Сан-Энтони оказался отнюдь не плохим местечком. Разумеется, там тоже решетки и нельзя когда хочешь приходить и уходить, но ведь могло быть гораздо хуже. Я всегда полагал, что сумасшедшие дома это нечто дикое и мрачное: надуманное псевдолечение, являющее собой жалкую пародию на настоящую медицину, санитары-садисты, постройки средневекового вида, ну, и все такое прочее. На деле же все оказалось иначе.
У меня была своя комната с видом на больничный сад, в котором произрастали вязы и масса всяких диковинных кустов, названий которых я и знать-то не знаю. Оставаясь один, я частенько наблюдал за тем, как садовник взад-вперед передвигается по широкой лужайке, подстригая траву большой механической косилкой. Но, разумеется, я отнюдь не все время проводил у себя в комнате или камере, если вам так больше нравится ее называть. Была у нас там и социальная — жизнь — болтливые посиделки с другими пациентами, бесконечные турниры в пинг-понг, ну, и все такое.

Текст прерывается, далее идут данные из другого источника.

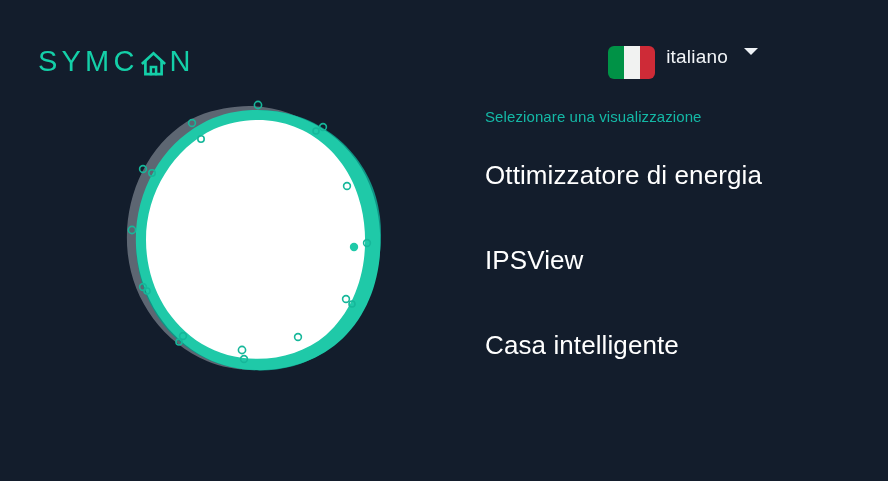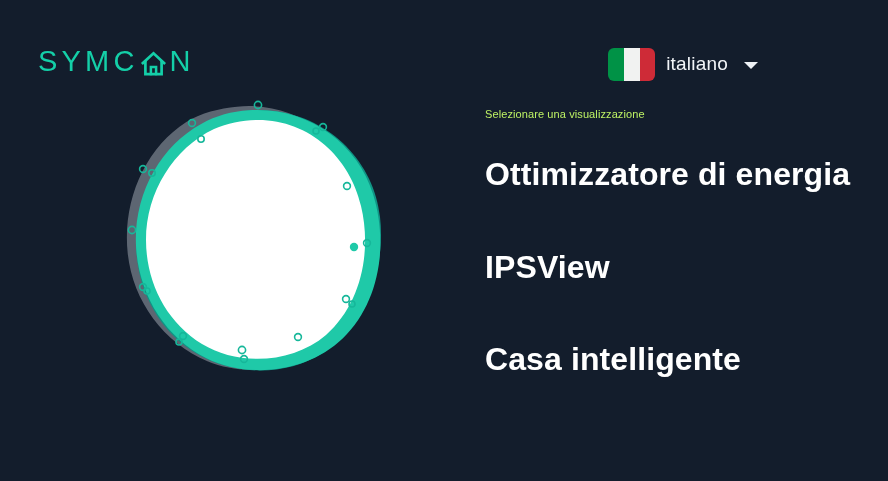--- a/index.html
+++ b/index.html
@@ -58,7 +58,6 @@
     right: 40px;
     top: 46px;
     display: flex;
-    align-items: center;
     gap: 11px;
     cursor: pointer;
     height: 36px;

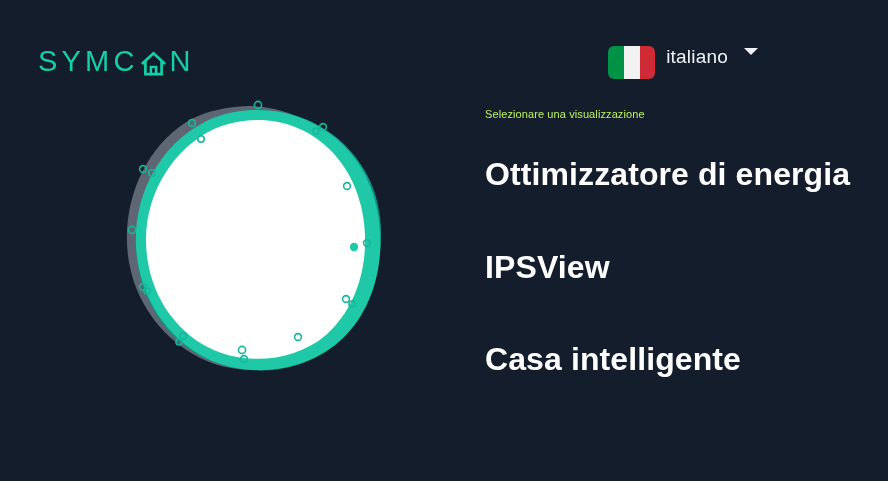--- a/index.html
+++ b/index.html
@@ -106,8 +106,8 @@
     width: 380px;
   }
   .menu-subtitle {
-    color: #bef264;
-    font-size: 11px;
+    color: #14b8a6;
+    font-size: 15px;
     font-weight: 400;
     letter-spacing: 0.1px;
     margin: 0 0 34px 0;

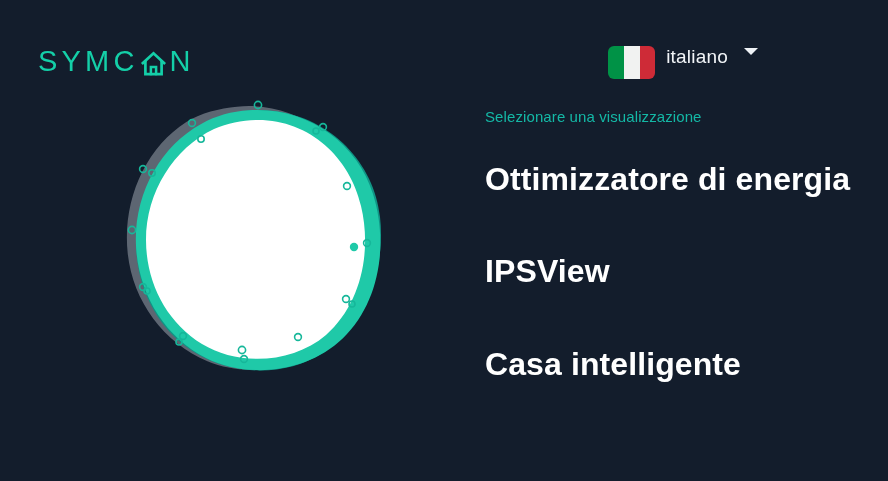--- a/index.html
+++ b/index.html
@@ -116,8 +116,8 @@
   .menu-item {
     display: block;
     color: #ffffff;
-    font-size: 32px;
-    font-weight: 700;
+    font-size: 26px;
+    font-weight: 400;
     letter-spacing: 0.1px;
     line-height: 1.2;
     margin-bottom: 54px;

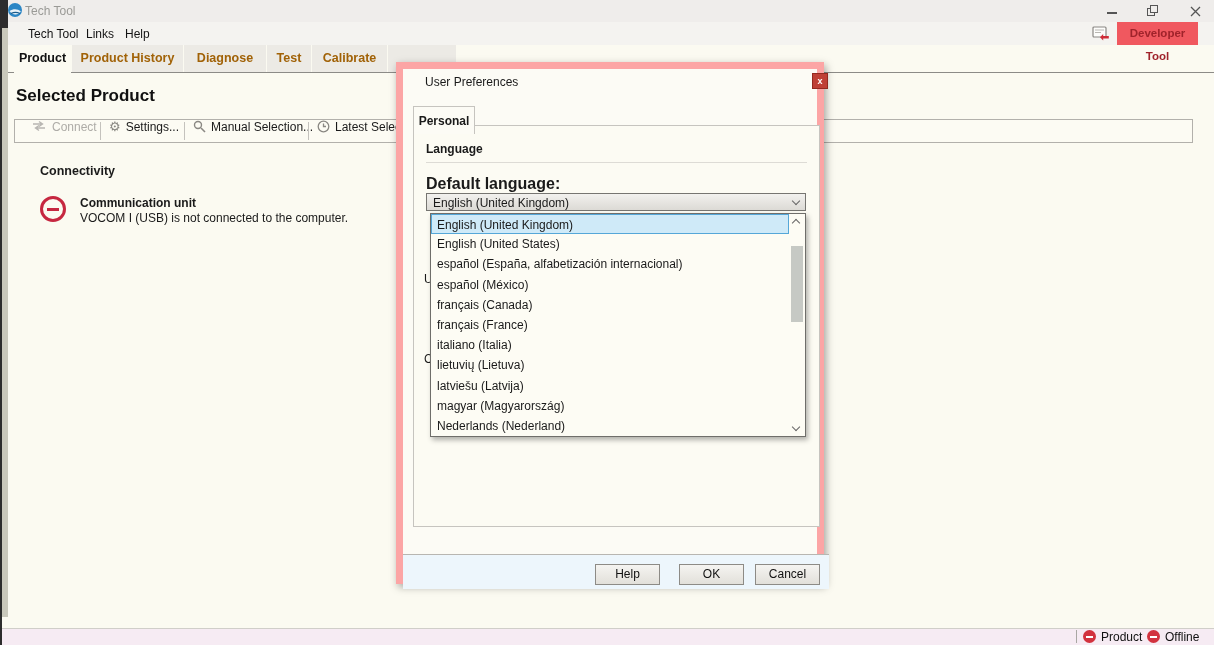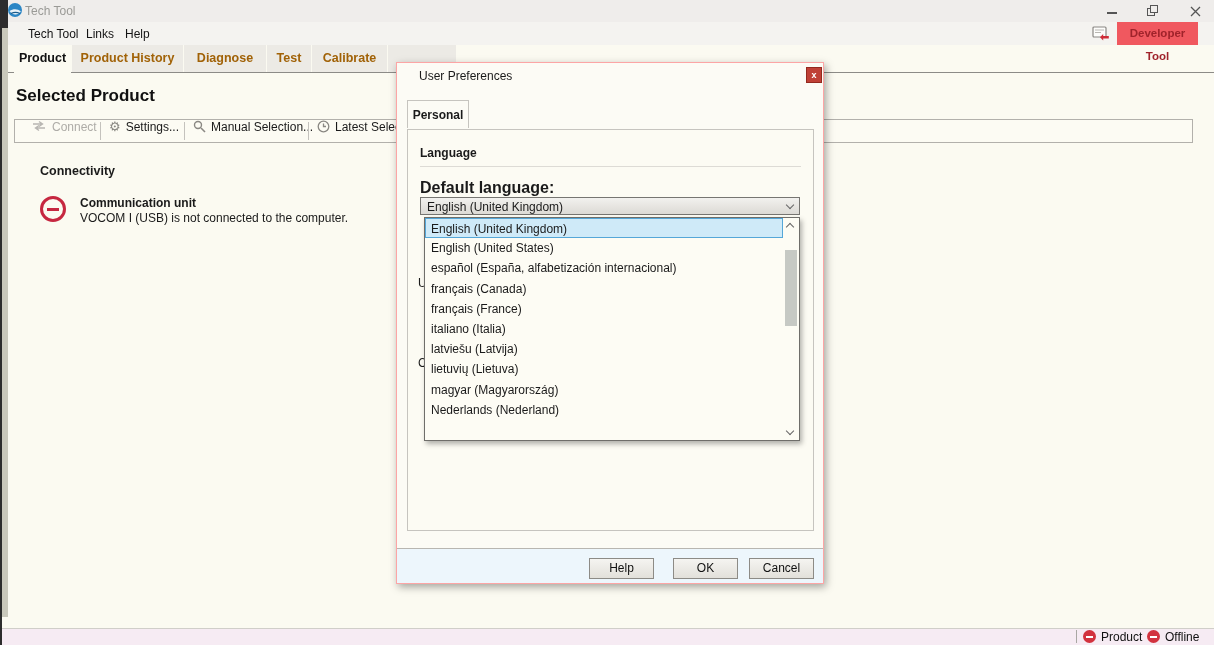--- a/index.html
+++ b/index.html
@@ -50,7 +50,7 @@
 
   
   .dialog { left:396px; top:62px; width:428px; height:522px; background:#fcfbf5;
-            border:1px solid #fca5a5; box-shadow:2px 3px 8px rgba(0,0,0,.35); z-index:10;padding-left:7px; }
+            border:7px solid #fca5a5; box-shadow:2px 3px 8px rgba(0,0,0,.35); z-index:10;padding-left:7px; }
   .dlg-title { position:absolute; left:22px; top:6px; font-size:12px; color:#1a1a1a; }
   .dlg-close { position:absolute; left:409px; top:4px; width:16px; height:16px; background:#bf4036;
                border:1px solid #93291f; color:#fff; font-size:9px; font-weight:bold;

Основное внимание в Сан-Энтони, естественно, уделялось трудотерапии. Я обрабатывал какие-то дурацкие маленькие керамические плитки, плел корзины и делал чапельники для сковородок. Наверное, все это действительно имело какой-то смысл. Простая идея максимального сосредоточения внимания на чем-то обыденном и банальном должна в подобных ситуациях оказывать терапевтическое воздействие — возможно, типа того, как влияют всякие там хобби на психику здоровых людей.
Вы, наверное, задаетесь вопросом, как я оказался в Сан-Энтони?
Все очень просто. Как-то раз, солнечным сентябрьским днем, я вышел из своего офиса и направился в банк, где по чеку получил наличными две тысячи долларов. Я попросил, и мне выдали двести новеньких хрустящих десятидолларовых банкнот. Выйдя из банка, я бесцельно прошагал пару кварталов, пока не очутился на довольно-таки шумной улице Эвклида, точнее, на пересечении ее с Сосновой, хотя, думаю, это не так уж и важно.
Там я остановился и стал торговать банкнотами: останавливал прохожих и предлагал им купить деньги по цене пятьдесят центов за бумажку или обменивал на сигареты, а то и вовсе отдавал за так — в обмен, как говорится, на доброе слово. Припоминаю, что одному мужчине я заплатил пятнадцать долларов за галстук, а тот возьми и окажись весь в пятнах. Очень многие отказывались иметь со мной дело, поскольку, я думаю, полагали, что я торгую фальшивыми деньгами.
Не прошло и получаса, как меня арестовали. Полицейские тоже подумали, что деньги фальшивые, хотя на самом деле это было, разумеется, не так. Когда меня вели к патрульной машине, я покатывался со смеху и подбрасывал десятидолларовые бумажки в воздух. Комично было наблюдать, как полицейские бегали за новыми и чистыми банкнотами, а потому я долго и громко смеялся.